__Source document__:
Friday, July 30, 2004 | 11:02 a.m.

An audio tape that could contain evidence into why an 84-year-old suffered broken ribs and a broken hip during his arrest by a Henderson Police officer two years ago is missing.

Henderson Police officers gave conflicting testimony about the tape Thursday during a motion hearing in the now 86-year-old Charles Walker's federal civil rights lawsuit alleging that police assaulted him.

One officer said that the tape was unintelligible, while the officer who recorded the tape said he listened to it and could clearly hear Walker and Officer David Tomlinson on the tape that police have not been able to find for nearly two years.

Walker's attorney believes that the tape probably contained Tomlinson, who is charged as a defendant in the case along with the Henderson Police Department, verbally explaining what happened between him and Walker during a traffic stop on July 21, 2002.

"What this says to me is that the tape was purposely destroyed," Walker's attorney Leo Flangas said. "They (Henderson Police) could have been up front with us and told us about the existence of this tape, but instead we only find out about it through discovery."

Walt Cannon, who is representing the police department, said that the missing tape does not contain any kind of bombshell information.

"The only importance of the tape is that we lost it, which is something we shouldn't have done," Cannon said. "The tape's not there and now they (Walker's attorneys) are trying to make something sinister out of it.

"By losing it we turned something that was of minute importance into something they want to make a big deal of."

A Henderson Police spokesman referred all questions about the case to Cannon's office because it is department policy not to comment on pending litigation.

The tape was recorded by Officer Jesse Lujan, who was the third Henderson officer to arrive near the corner of Army and Market Streets after a struggle between Walker and Tomlinson. Lujan helped to escort a handcuffed Walker to the front of a patrol car and hit record on a micro-cassette recorder he carried with him.

Lujan testified that he recorded for about five minutes, and that when he later played the tape back he remembered hearing Walker complaining that his arm hurt and Tomlinson asking Walker why he had failed to cooperate.

"I don't remember if I had the recorder on when Officer Tomlinson told me what had happened," said Lujan, who also said he had no recollection of hearing Tomlinson offer an explanation when he listened to the tape two years ago.

Lujan turned the tape over to Lt. Eric Denison two days after the incident, but what happened to the tape after that is not known.

Denison, who said he didn't listen to the tape, but was told by someone whose identity he couldn't remember that the tape was unintelligible, told U.S. District Judge Philip Pro Thursday that he didn't know who he passed the tape on to.

Denison said that he took the tape to the office of Capt. Michael Garner, commander of Henderson's investigations division, but didn't know what happened to it after that.

In April of this year, when Flangas asked for a copy of the tape, Henderson Police Chief Michael Mayberry asked Sgt. Howard Scow, of the department's Internal Affairs Bureau, to find the tape, but Scow could not locate it.

"I assume that the tape was destroyed," Scow said. "My conclusion is that the tape did not come to the Internal Affairs Bureau."

According to Henderson Police policy officers are required to process property and evidence in a timely manner. Evidence ends up in the department's evidence vault.

__List of tasks__:
- A) In the article about the missing arrest tape, who received the tape from Officer Jesse Lujan, and how long after the incident?
- B) Repeat the part of the article about the missing arrest tape that runs from "A Henderson Police spokesman" up to and including "failed to cooperate.".

__Extracted data__:
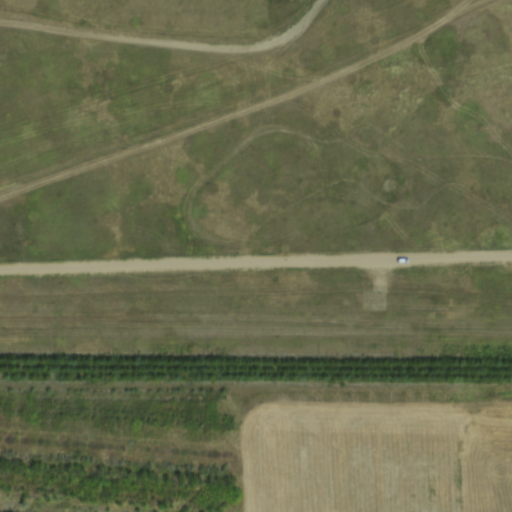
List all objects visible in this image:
road: (256, 386)
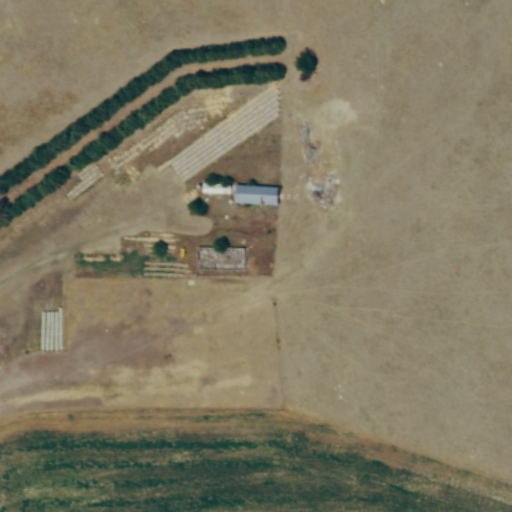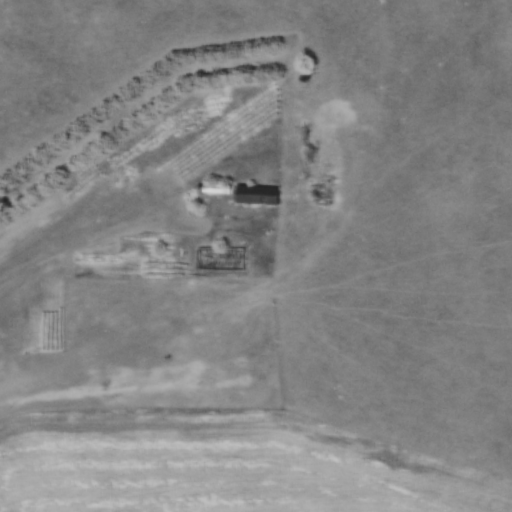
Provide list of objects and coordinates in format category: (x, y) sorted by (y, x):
building: (217, 187)
building: (257, 193)
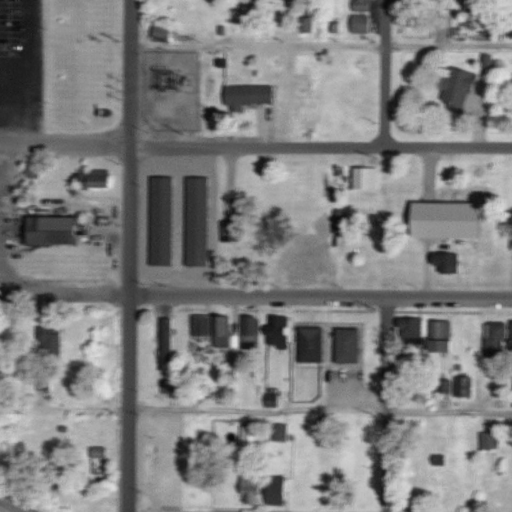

__Task-by-task solutions__:
- A) Lt. Eric Denison, two days after the incident.

- B)
A Henderson Police spokesman referred all questions about the case to Cannon's office because it is department policy not to comment on pending litigation.

The tape was recorded by Officer Jesse Lujan, who was the third Henderson officer to arrive near the corner of Army and Market Streets after a struggle between Walker and Tomlinson. Lujan helped to escort a handcuffed Walker to the front of a patrol car and hit record on a micro-cassette recorder he carried with him.

Lujan testified that he recorded for about five minutes, and that when he later played the tape back he remembered hearing Walker complaining that his arm hurt and Tomlinson asking Walker why he had failed to cooperate.